• 1 pound lean ground beef
  • 1 cup diced onion
  • 3 cups water
  • 1 Tbsp Better than Bouillon Beef Base
  • 1/4 tsp kosher salt
  • 1/2 tsp black pepper
  • 1 tsp cumin
  • 1 tsp garlic powder
  • Pinch of cayenne pepper
  • 3 small to medium potatoes, cubed
  • 1 (15 oz) can of corn, drained
  • 1 (15 oz) can of black beans, rinsed and drained
  • 1 (4 oz) can diced green chiles
  • 1 (14 oz) can petite diced tomatoes
  • 1 (13 oz) can evaporated milk
  • 1 (16 oz) package Velveeta cheese, cubed
  • 1 (2.5 oz) package bacon crumbles (optional)


  1. Turn Instant Pot to sauté setting. When display says HOT add in the beef and break it up. Add in the onions. Let the beef brown for about 5 minutes. Drain off excess grease.
  2. Pour in the water and scrape bottom of pot so that nothing is sticking.
  3. Add in the bouillon, salt, pepper, cumin, garlic powder, cayenne, potatoes, corn, black beans, green chiles and diced tomatoes.

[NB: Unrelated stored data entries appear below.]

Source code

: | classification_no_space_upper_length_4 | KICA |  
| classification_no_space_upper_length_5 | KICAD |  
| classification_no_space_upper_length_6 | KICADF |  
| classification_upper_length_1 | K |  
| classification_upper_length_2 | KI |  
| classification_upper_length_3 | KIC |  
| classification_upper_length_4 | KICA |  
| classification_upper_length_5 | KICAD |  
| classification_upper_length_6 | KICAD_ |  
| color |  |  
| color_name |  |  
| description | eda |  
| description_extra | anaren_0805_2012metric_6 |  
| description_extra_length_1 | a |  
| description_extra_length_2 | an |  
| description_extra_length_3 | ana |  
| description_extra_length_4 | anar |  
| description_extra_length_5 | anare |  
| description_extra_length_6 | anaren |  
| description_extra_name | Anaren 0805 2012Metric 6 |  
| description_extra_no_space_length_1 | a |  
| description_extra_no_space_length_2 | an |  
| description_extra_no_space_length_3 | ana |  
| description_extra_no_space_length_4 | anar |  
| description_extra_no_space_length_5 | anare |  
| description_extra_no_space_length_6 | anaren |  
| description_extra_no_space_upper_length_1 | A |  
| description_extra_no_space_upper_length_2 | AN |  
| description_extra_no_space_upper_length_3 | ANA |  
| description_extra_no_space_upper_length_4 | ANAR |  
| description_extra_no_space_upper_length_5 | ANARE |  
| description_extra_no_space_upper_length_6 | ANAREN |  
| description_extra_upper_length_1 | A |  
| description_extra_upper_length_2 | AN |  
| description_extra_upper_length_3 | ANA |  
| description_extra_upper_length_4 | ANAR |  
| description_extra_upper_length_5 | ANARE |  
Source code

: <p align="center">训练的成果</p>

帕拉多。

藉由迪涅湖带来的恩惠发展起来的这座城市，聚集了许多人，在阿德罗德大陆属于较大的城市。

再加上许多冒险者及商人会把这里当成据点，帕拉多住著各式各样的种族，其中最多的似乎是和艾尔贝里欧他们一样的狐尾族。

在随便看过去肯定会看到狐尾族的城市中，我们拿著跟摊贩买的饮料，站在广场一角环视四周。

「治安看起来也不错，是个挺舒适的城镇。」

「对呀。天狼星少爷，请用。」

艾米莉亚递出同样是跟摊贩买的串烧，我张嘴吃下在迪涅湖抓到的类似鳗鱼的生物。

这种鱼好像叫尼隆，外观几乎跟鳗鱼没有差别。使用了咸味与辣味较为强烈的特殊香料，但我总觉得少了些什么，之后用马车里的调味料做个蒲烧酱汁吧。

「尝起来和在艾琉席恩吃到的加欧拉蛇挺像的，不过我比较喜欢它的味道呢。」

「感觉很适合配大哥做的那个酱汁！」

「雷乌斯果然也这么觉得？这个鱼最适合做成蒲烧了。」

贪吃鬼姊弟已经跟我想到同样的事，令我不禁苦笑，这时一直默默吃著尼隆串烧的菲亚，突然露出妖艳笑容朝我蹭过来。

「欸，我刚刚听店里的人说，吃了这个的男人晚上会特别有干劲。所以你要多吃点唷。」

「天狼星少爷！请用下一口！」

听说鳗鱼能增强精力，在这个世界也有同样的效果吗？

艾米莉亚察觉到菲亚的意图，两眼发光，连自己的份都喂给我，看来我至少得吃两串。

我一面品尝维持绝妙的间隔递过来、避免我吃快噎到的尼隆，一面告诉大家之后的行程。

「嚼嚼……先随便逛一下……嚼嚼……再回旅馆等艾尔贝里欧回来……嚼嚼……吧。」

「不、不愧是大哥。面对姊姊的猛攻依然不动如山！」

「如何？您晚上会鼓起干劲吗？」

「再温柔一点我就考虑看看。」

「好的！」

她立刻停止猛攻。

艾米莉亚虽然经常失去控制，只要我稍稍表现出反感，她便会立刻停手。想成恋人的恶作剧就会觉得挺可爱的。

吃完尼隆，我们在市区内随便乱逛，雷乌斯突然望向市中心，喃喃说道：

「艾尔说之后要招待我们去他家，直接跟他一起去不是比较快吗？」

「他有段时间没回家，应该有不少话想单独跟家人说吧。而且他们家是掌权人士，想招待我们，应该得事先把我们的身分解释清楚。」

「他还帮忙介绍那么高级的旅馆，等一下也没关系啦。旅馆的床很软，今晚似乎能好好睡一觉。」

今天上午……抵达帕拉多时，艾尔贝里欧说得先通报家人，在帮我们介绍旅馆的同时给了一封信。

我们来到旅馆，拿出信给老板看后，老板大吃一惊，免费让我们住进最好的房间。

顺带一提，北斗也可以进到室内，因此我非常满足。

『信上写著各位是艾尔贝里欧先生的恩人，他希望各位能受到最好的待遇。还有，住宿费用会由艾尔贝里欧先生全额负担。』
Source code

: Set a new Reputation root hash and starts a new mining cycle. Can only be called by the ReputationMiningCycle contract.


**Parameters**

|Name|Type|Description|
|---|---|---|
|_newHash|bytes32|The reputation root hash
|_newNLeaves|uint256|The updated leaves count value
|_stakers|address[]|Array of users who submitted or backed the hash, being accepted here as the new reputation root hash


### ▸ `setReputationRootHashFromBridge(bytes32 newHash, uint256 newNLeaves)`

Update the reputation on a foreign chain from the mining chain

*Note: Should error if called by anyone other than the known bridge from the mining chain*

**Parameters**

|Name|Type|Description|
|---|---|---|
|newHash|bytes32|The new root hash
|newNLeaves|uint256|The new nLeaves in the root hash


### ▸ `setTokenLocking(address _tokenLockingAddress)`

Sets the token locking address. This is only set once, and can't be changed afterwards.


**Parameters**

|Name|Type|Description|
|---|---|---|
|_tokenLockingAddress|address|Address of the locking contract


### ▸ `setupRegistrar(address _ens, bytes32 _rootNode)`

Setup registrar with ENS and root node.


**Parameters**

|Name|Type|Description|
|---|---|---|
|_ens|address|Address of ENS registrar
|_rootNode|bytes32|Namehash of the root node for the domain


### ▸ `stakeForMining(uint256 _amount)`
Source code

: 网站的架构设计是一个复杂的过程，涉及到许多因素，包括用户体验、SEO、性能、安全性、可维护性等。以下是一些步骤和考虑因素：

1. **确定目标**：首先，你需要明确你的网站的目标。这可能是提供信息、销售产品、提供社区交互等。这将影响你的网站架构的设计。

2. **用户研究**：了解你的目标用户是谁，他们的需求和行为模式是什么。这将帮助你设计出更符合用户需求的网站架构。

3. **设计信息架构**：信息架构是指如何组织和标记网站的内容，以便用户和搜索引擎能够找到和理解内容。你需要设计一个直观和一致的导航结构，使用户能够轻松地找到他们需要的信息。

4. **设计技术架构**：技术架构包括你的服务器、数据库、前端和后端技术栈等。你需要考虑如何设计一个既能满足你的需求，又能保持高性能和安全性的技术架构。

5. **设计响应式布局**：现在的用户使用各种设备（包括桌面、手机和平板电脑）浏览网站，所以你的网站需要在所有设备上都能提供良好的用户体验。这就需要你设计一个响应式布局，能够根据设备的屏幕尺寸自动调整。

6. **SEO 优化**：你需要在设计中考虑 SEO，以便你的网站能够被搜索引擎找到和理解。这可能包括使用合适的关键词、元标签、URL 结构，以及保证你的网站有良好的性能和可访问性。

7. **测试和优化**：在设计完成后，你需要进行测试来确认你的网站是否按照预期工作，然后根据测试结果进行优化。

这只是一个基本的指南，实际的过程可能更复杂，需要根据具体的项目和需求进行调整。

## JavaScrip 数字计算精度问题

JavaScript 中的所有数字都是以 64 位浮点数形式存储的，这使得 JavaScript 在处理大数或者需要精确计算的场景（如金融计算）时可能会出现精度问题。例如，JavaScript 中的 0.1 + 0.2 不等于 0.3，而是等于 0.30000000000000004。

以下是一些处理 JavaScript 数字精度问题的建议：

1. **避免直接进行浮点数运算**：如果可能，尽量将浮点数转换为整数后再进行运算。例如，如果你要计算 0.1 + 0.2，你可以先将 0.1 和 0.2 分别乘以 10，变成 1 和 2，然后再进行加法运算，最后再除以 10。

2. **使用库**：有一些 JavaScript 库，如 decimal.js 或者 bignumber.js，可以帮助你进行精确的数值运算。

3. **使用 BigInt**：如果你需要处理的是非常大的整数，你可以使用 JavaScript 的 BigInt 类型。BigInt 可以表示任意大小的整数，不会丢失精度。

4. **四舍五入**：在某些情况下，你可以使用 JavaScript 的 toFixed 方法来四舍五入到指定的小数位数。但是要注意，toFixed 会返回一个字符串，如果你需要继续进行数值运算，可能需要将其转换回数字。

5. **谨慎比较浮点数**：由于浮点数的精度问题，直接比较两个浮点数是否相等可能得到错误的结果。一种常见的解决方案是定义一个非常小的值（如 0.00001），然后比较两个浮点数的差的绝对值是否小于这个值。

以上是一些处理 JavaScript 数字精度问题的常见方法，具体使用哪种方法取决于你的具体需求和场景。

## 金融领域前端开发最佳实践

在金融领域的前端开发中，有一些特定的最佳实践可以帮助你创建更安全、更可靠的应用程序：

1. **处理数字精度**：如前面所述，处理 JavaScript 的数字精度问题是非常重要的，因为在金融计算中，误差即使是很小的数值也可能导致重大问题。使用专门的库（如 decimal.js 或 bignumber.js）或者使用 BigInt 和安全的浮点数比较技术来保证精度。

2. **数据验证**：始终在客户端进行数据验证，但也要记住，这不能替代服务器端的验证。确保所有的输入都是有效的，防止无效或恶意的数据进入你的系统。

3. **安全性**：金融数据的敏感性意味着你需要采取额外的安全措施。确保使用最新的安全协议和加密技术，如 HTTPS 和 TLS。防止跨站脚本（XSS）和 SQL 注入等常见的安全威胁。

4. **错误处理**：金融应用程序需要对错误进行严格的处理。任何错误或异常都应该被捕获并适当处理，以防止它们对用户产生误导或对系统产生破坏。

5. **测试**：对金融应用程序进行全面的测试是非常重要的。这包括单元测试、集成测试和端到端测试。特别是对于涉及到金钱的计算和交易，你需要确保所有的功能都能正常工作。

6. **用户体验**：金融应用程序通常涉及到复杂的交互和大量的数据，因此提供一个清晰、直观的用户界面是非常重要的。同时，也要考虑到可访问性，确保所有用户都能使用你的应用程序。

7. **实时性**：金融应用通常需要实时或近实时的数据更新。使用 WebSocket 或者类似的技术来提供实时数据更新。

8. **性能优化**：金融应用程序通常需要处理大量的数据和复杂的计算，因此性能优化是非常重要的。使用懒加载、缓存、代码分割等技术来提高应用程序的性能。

  4. Cover Instant Pot and secure the lid. Make sure valve is set to sealing. Set the SOUP button to 4 minutes. When time is up let the pot sit for 5-10 minutes and then move the valve to venting. Remove the lid.
  5. Stir in the evaporated milk and Velveeta until it has completely melted. Add in half of the bacon crumbles.
  6. Ladle into bowls and sprinkle a few bacon crumbles onto top of each bowl of soup.